Tuesday 26 May 2009

Word for the Week: Whole Life, Whole Bible (8/50) – The Way We Are

‘Word for the Week: Whole Life, Whole Bible’, from London Institute for Contemporary Christianity, is a series of fifty emails designed to look at the main milestones of the biblical story, seeking to show how whole-life discipleship is woven through Scripture as a whole, from beginning to end. Here is the eighth of the fifty emails.

Lamech married two women, one named Adah and the other Zillah. Adah gave birth to Jabal; he was the father of those who live in tents and raise livestock. His brother’s name was Jubal; he was the father of all who play stringed instruments and pipes. Zillah also had a son, Tubal-Cain, who forged all kinds of tools out of bronze and iron. Tubal-Cain’s sister was Naamah.
Lamech said to his wives,
‘Adah and Zillah, listen to me;
wives of Lamech, hear my words.
I have killed a man for wounding me,
a young man for injuring me.
If Cain is avenged seven times,
then Lamech seventy-seven times.’
Genesis 4:19-24

 
Lamech typifies the contradiction of human existence. He enjoys God’s blessing of marriage… but with two women. And he uses his God-given creativity to compose lines of poetry… which boast of excessive revenge and murder. Yet he fathers three sons, one of whom grazes cattle, one of whom makes music, and one of whom works with metal. Even this family advances agriculture, arts and technology in fulfilment of the creation mandate.

The tension is no surprise to those who take seriously the goodness of God’s original design, but who also recognise that we no longer live in Eden. We still bear God’s image, though it is damaged; and the tasks of subduing and ruling remain, though they are distorted. All of which means we can be neither naively optimistic nor overly pessimistic about ourselves, others, or the things we turn our hands to – like agriculture and arts and technology – where we simultaneously demonstrate we are made in the image of God and yet act out our rebellion against him, our alienation from each other, and our exploitation of the created world.

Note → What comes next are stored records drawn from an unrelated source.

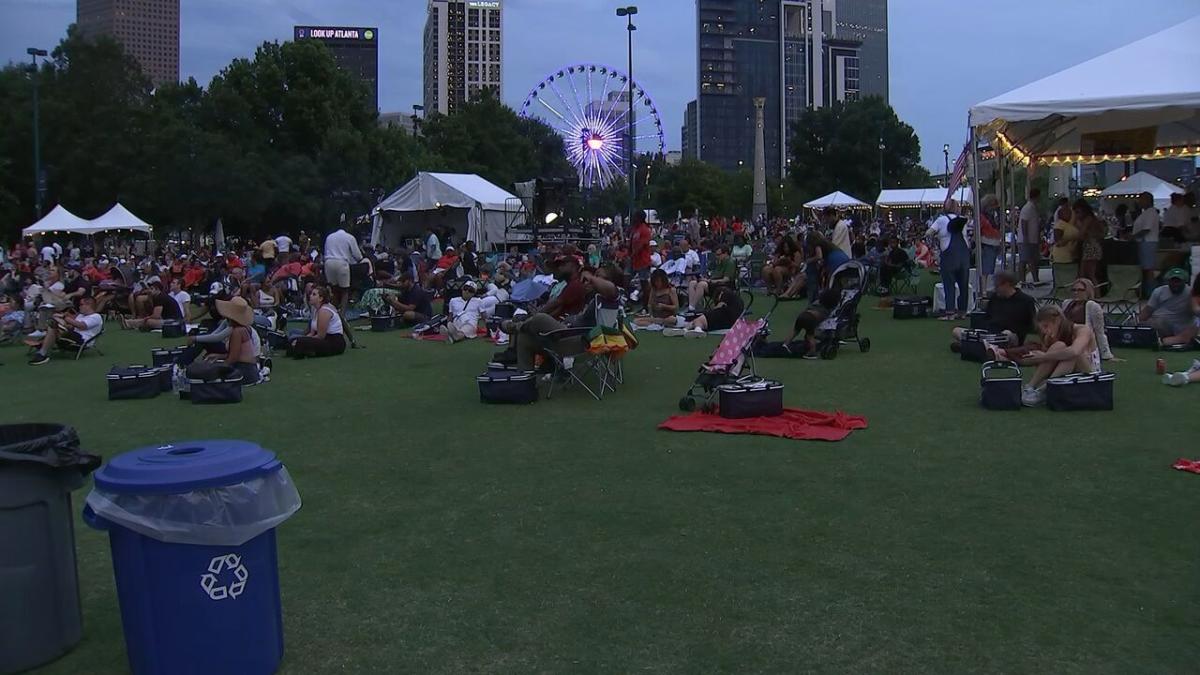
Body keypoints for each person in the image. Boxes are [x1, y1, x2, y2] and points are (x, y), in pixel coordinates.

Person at [500, 265, 620, 372]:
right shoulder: (591, 296)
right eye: (595, 275)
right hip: (567, 336)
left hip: (582, 342)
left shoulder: (611, 298)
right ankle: (524, 382)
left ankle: (514, 326)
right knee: (525, 337)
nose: (591, 280)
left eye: (599, 277)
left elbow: (611, 288)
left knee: (540, 318)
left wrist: (591, 278)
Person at [992, 305, 1101, 406]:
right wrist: (1015, 357)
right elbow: (1043, 361)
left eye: (1046, 326)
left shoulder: (1082, 330)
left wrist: (1042, 356)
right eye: (1042, 328)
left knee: (1072, 354)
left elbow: (1075, 352)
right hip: (1068, 373)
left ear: (1057, 320)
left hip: (1091, 376)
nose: (1045, 331)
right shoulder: (1052, 336)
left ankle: (1044, 390)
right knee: (1059, 346)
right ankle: (1030, 387)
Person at [951, 271, 1036, 349]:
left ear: (1007, 284)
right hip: (990, 333)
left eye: (997, 286)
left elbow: (1030, 326)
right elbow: (987, 317)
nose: (995, 289)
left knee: (1006, 335)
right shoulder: (995, 298)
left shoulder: (1026, 301)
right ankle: (982, 345)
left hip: (1010, 335)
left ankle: (973, 345)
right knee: (956, 331)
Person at [26, 295, 103, 365]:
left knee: (53, 325)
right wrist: (60, 320)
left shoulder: (96, 316)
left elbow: (81, 326)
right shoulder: (81, 315)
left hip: (82, 340)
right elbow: (72, 327)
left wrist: (63, 317)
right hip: (73, 336)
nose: (79, 307)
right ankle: (43, 344)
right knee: (53, 323)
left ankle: (42, 349)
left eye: (81, 304)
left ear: (89, 305)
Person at [926, 201, 970, 320]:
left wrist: (937, 237)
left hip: (949, 254)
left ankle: (950, 312)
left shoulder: (941, 220)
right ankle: (962, 311)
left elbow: (928, 233)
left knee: (949, 284)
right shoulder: (962, 220)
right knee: (964, 285)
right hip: (964, 254)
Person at [1139, 268, 1197, 347]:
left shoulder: (1191, 293)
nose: (1175, 284)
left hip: (1177, 326)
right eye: (1173, 281)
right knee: (1134, 324)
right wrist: (1137, 323)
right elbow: (1148, 310)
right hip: (1157, 321)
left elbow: (1195, 310)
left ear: (1185, 281)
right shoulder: (1158, 291)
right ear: (1168, 281)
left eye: (1178, 281)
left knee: (1158, 323)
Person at [777, 287, 842, 359]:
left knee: (795, 330)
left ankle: (786, 344)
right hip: (810, 319)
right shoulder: (827, 310)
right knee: (810, 336)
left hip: (803, 315)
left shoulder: (817, 303)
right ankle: (812, 352)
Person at [1061, 278, 1115, 361]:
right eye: (1074, 290)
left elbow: (1099, 332)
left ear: (1088, 291)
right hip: (1066, 339)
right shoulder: (1066, 303)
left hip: (1083, 341)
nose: (1076, 293)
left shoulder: (1092, 306)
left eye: (1080, 290)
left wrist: (1107, 355)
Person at [211, 296, 261, 383]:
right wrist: (219, 356)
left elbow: (233, 358)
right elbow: (238, 355)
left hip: (244, 371)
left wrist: (218, 366)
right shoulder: (242, 329)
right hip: (248, 369)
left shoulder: (237, 332)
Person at [664, 284, 743, 338]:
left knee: (700, 319)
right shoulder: (735, 299)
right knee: (698, 320)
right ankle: (686, 329)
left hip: (725, 317)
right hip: (730, 321)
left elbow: (719, 307)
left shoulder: (725, 294)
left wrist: (708, 312)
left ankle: (697, 329)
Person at [288, 286, 346, 358]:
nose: (310, 296)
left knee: (299, 342)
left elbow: (320, 336)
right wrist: (303, 338)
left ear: (321, 298)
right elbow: (312, 333)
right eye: (311, 294)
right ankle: (308, 351)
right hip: (324, 339)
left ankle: (307, 351)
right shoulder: (315, 309)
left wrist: (302, 340)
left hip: (333, 341)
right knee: (294, 340)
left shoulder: (324, 311)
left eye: (314, 294)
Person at [323, 225, 365, 314]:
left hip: (329, 262)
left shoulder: (330, 237)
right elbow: (358, 256)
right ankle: (342, 315)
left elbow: (326, 251)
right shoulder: (350, 237)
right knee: (345, 291)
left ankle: (331, 312)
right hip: (342, 263)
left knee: (333, 289)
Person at [687, 245, 736, 312]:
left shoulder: (730, 263)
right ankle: (692, 305)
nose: (716, 257)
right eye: (716, 255)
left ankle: (691, 308)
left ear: (726, 253)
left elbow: (726, 279)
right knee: (692, 283)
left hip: (723, 286)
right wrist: (706, 278)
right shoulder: (719, 262)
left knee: (702, 284)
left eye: (718, 255)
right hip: (713, 283)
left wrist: (709, 281)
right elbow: (714, 275)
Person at [1131, 191, 1160, 295]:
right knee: (1146, 268)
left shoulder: (1151, 213)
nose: (1139, 202)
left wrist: (1132, 237)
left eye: (1141, 199)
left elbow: (1146, 229)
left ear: (1147, 200)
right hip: (1144, 243)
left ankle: (1151, 292)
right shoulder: (1146, 213)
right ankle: (1146, 291)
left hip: (1147, 242)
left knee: (1148, 269)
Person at [1073, 199, 1105, 285]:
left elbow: (1081, 235)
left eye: (1078, 212)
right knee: (1087, 274)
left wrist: (1078, 225)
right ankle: (1093, 293)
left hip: (1091, 247)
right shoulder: (1092, 219)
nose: (1077, 215)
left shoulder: (1088, 219)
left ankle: (1095, 294)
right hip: (1091, 246)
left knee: (1088, 274)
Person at [977, 194, 1003, 294]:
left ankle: (989, 288)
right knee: (986, 269)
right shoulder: (982, 217)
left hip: (995, 243)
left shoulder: (993, 216)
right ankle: (983, 290)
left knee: (991, 267)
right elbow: (978, 231)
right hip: (987, 244)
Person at [1018, 188, 1042, 284]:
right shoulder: (1028, 208)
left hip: (1033, 239)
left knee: (1034, 259)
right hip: (1026, 239)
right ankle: (1022, 280)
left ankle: (1035, 278)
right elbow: (1024, 222)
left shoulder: (1033, 207)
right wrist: (1025, 237)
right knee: (1024, 259)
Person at [1050, 197, 1080, 265]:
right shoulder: (1059, 225)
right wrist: (1071, 239)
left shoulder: (1071, 221)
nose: (1068, 212)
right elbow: (1058, 242)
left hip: (1072, 254)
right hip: (1063, 256)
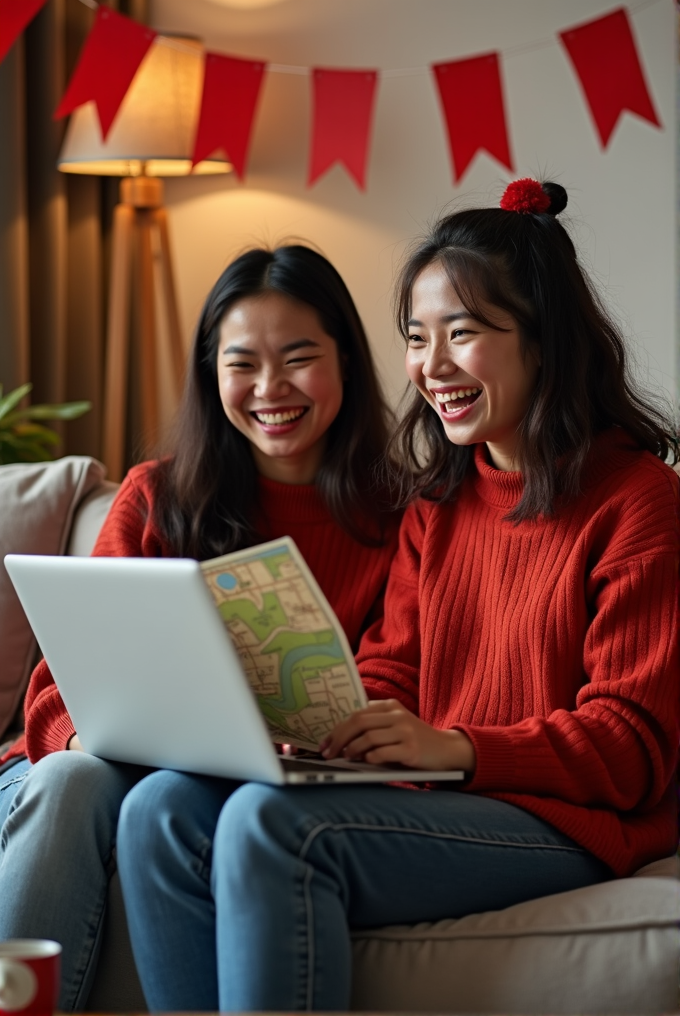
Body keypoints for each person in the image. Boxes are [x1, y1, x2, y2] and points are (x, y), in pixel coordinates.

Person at [116, 179, 679, 1013]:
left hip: (568, 822)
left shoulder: (640, 502)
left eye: (464, 334)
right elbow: (393, 671)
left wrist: (456, 746)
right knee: (160, 809)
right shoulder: (440, 505)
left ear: (544, 343)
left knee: (272, 831)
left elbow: (631, 749)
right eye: (417, 338)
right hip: (442, 798)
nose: (431, 366)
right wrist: (330, 733)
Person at [0, 244, 400, 1011]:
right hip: (97, 771)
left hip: (250, 790)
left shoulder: (400, 519)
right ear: (211, 374)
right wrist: (107, 738)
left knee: (161, 802)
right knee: (76, 776)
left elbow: (393, 682)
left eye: (298, 358)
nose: (269, 388)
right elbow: (55, 694)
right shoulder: (160, 497)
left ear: (347, 361)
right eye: (241, 363)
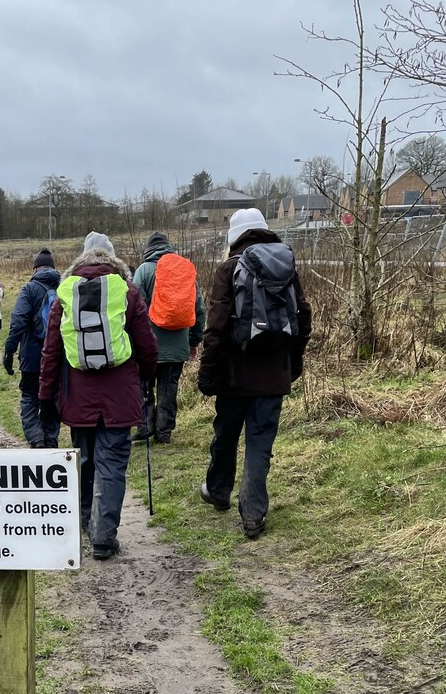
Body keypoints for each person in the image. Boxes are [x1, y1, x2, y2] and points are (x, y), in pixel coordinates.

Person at [38, 231, 158, 560]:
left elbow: (51, 352)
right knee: (113, 464)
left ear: (82, 257)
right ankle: (104, 537)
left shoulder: (65, 294)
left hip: (78, 398)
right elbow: (147, 346)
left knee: (85, 459)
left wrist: (45, 397)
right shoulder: (128, 291)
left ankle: (85, 520)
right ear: (113, 258)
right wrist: (145, 378)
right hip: (120, 397)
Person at [197, 207, 312, 539]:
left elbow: (216, 329)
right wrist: (294, 363)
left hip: (234, 377)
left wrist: (208, 372)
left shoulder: (228, 269)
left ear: (234, 236)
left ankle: (218, 491)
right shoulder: (286, 265)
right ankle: (253, 514)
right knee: (260, 444)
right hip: (273, 376)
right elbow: (303, 318)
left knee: (226, 435)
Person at [131, 231, 206, 444]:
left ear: (148, 250)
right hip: (177, 346)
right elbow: (198, 310)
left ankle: (145, 428)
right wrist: (194, 341)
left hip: (147, 345)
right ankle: (164, 432)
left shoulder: (143, 271)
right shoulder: (183, 271)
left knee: (144, 384)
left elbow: (134, 309)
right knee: (169, 387)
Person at [3, 248, 61, 447]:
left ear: (34, 268)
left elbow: (18, 321)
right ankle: (51, 443)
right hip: (56, 358)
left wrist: (9, 351)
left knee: (29, 398)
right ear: (53, 268)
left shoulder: (29, 289)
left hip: (31, 357)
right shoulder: (63, 288)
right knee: (51, 399)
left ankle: (37, 440)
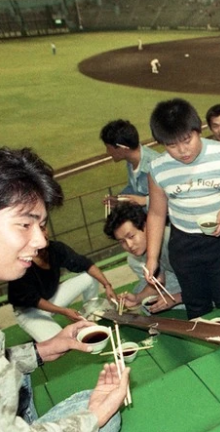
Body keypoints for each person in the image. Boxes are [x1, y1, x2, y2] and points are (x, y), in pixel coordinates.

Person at [0, 146, 129, 432]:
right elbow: (32, 299)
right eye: (25, 224)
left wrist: (42, 351)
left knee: (100, 409)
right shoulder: (21, 273)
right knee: (103, 416)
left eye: (42, 225)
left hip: (17, 416)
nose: (40, 241)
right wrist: (92, 418)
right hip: (31, 308)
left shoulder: (53, 249)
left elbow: (84, 264)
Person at [145, 98, 220, 319]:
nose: (182, 150)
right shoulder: (158, 169)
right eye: (172, 145)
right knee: (196, 305)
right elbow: (156, 214)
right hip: (184, 245)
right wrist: (152, 258)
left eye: (187, 140)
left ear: (197, 130)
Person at [8, 237, 115, 342]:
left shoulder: (55, 247)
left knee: (90, 277)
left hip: (51, 297)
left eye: (43, 228)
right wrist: (64, 311)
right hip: (29, 311)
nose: (43, 234)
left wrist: (107, 285)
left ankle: (89, 317)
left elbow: (85, 264)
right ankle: (43, 330)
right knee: (61, 343)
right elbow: (34, 300)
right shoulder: (22, 263)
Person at [104, 203, 183, 313]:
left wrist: (176, 299)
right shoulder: (146, 246)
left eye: (131, 236)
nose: (129, 245)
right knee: (145, 300)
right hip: (189, 281)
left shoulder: (174, 244)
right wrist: (137, 298)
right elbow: (159, 281)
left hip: (203, 285)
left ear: (146, 226)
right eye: (122, 241)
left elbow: (205, 282)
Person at [100, 119, 160, 209]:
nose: (107, 152)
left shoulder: (155, 165)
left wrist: (144, 201)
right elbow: (134, 189)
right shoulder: (131, 162)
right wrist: (119, 199)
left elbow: (173, 197)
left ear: (122, 148)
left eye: (108, 148)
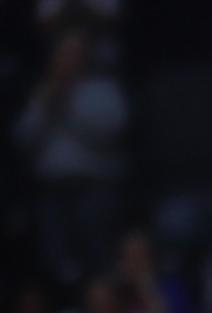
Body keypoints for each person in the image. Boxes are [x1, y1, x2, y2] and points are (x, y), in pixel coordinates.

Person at [12, 26, 125, 283]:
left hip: (93, 185)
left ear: (85, 56)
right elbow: (24, 137)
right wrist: (49, 102)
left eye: (73, 53)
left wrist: (70, 100)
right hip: (52, 188)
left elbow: (108, 132)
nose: (67, 60)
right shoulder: (43, 92)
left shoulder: (100, 89)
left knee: (95, 252)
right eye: (63, 54)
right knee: (55, 257)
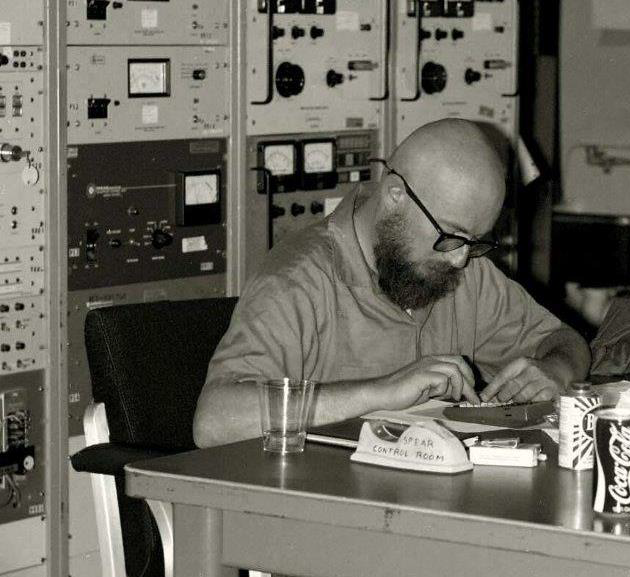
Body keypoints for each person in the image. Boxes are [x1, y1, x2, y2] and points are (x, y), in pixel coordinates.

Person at [193, 119, 590, 447]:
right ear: (396, 195)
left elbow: (564, 341)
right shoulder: (298, 280)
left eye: (476, 241)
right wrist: (382, 392)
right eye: (450, 236)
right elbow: (213, 422)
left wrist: (554, 369)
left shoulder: (463, 271)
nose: (460, 258)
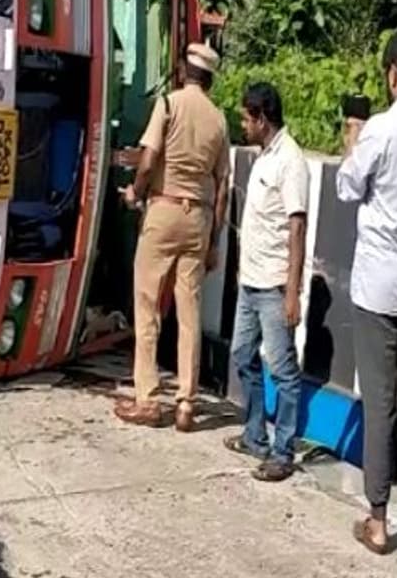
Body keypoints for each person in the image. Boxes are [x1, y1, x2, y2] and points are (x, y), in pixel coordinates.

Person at [114, 43, 229, 432]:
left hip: (163, 211)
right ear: (210, 78)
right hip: (199, 218)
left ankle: (148, 400)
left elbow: (148, 161)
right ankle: (186, 404)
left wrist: (135, 192)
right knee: (189, 313)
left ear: (183, 71)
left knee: (148, 306)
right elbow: (223, 185)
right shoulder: (219, 120)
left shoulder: (168, 104)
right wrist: (213, 238)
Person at [338, 27, 397, 555]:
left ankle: (380, 521)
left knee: (380, 406)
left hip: (379, 289)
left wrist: (351, 145)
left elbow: (346, 187)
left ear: (393, 74)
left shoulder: (381, 130)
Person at [223, 82, 309, 482]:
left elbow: (296, 226)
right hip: (250, 282)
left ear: (262, 118)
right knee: (242, 355)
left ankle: (283, 450)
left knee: (283, 370)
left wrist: (292, 291)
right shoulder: (263, 158)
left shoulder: (290, 161)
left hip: (274, 286)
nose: (242, 124)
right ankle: (255, 434)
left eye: (245, 117)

In such a context – ‘east of Eden’ – sin does not destroy economics, but distorts it through selfishness and greed. Sin does not destroy sexuality, but diverts it down harmful paths. Sin does not destroy politics, but directs it to serve the interests of the powerful few. Small wonder that the two largest areas of our lives – work and family – can be a source of frustration as well as fulfilment, places of hurt as well as healing.

The disobedience of Eden bears fruit in disordered lives, and Genesis 4-11 describe how it spreads like ripples from a stone thrown in a pond, moving through individuals to families to society to the whole of creation. And laced through these chapters, as God said it would be, is death.

It will take the next installment of the story to show us that human rebellion and failure is met by God’s grace, that God’s commitment to his world and to humanity stands firm, that the way we are is not necessarily the way we will always be.

For further reflection and action:

1. Where do you fall on the spectrum between ‘naively optimistic’ and ‘overly pessimistic’? How does it affect your daily life and relationships?

2. Think about something from the last few days where the tension of human existence in today’s world was evident – a film you watched, a task you did, a conversation you had. How might we distinguish between a ‘creational design’ from how something has been distorted by the parasitic nature of sin?

3. What does the Babel incident (Genesis 11:1-9) tell us about ‘the way we are’?

4. Reflect on the significance of Matthew 18:22 where, echoing Lamech, Jesus commands extravagant forgiveness – ‘not seven times, but seventy-seven times’.